→ TASK REQUIREMENTS
Copy out every line of the records below, with no changes at all.

→ DATASET EXCERPTS
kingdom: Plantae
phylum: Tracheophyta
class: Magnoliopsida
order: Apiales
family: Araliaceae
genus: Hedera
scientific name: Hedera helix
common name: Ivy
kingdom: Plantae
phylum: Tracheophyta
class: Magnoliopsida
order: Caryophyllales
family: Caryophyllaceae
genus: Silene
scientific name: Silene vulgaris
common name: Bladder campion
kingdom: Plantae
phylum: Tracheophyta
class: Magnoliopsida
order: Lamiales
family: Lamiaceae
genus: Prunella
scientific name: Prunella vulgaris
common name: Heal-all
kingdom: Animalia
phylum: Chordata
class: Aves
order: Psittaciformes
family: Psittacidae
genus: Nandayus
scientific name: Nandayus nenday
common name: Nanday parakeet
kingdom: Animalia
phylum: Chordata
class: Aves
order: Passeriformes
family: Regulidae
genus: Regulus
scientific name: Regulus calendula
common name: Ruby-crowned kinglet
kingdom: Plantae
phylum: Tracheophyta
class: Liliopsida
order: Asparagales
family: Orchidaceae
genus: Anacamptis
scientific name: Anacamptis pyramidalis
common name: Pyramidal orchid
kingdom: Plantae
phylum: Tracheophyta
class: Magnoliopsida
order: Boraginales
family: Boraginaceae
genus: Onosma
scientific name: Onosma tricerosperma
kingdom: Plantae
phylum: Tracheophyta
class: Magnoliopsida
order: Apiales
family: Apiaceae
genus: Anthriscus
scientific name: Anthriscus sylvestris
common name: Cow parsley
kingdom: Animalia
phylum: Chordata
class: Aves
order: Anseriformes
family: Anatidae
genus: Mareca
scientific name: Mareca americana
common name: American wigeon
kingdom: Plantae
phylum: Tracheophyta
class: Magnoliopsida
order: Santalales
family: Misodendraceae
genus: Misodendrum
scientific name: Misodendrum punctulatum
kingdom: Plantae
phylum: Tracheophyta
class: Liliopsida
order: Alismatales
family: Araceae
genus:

→ TASK RESULT
kingdom: Plantae
phylum: Tracheophyta
class: Magnoliopsida
order: Apiales
family: Araliaceae
genus: Hedera
scientific name: Hedera helix
common name: Ivy
kingdom: Plantae
phylum: Tracheophyta
class: Magnoliopsida
order: Caryophyllales
family: Caryophyllaceae
genus: Silene
scientific name: Silene vulgaris
common name: Bladder campion
kingdom: Plantae
phylum: Tracheophyta
class: Magnoliopsida
order: Lamiales
family: Lamiaceae
genus: Prunella
scientific name: Prunella vulgaris
common name: Heal-all
kingdom: Animalia
phylum: Chordata
class: Aves
order: Psittaciformes
family: Psittacidae
genus: Nandayus
scientific name: Nandayus nenday
common name: Nanday parakeet
kingdom: Animalia
phylum: Chordata
class: Aves
order: Passeriformes
family: Regulidae
genus: Regulus
scientific name: Regulus calendula
common name: Ruby-crowned kinglet
kingdom: Plantae
phylum: Tracheophyta
class: Liliopsida
order: Asparagales
family: Orchidaceae
genus: Anacamptis
scientific name: Anacamptis pyramidalis
common name: Pyramidal orchid
kingdom: Plantae
phylum: Tracheophyta
class: Magnoliopsida
order: Boraginales
family: Boraginaceae
genus: Onosma
scientific name: Onosma tricerosperma
kingdom: Plantae
phylum: Tracheophyta
class: Magnoliopsida
order: Apiales
family: Apiaceae
genus: Anthriscus
scientific name: Anthriscus sylvestris
common name: Cow parsley
kingdom: Animalia
phylum: Chordata
class: Aves
order: Anseriformes
family: Anatidae
genus: Mareca
scientific name: Mareca americana
common name: American wigeon
kingdom: Plantae
phylum: Tracheophyta
class: Magnoliopsida
order: Santalales
family: Misodendraceae
genus: Misodendrum
scientific name: Misodendrum punctulatum
kingdom: Plantae
phylum: Tracheophyta
class: Liliopsida
order: Alismatales
family: Araceae
genus:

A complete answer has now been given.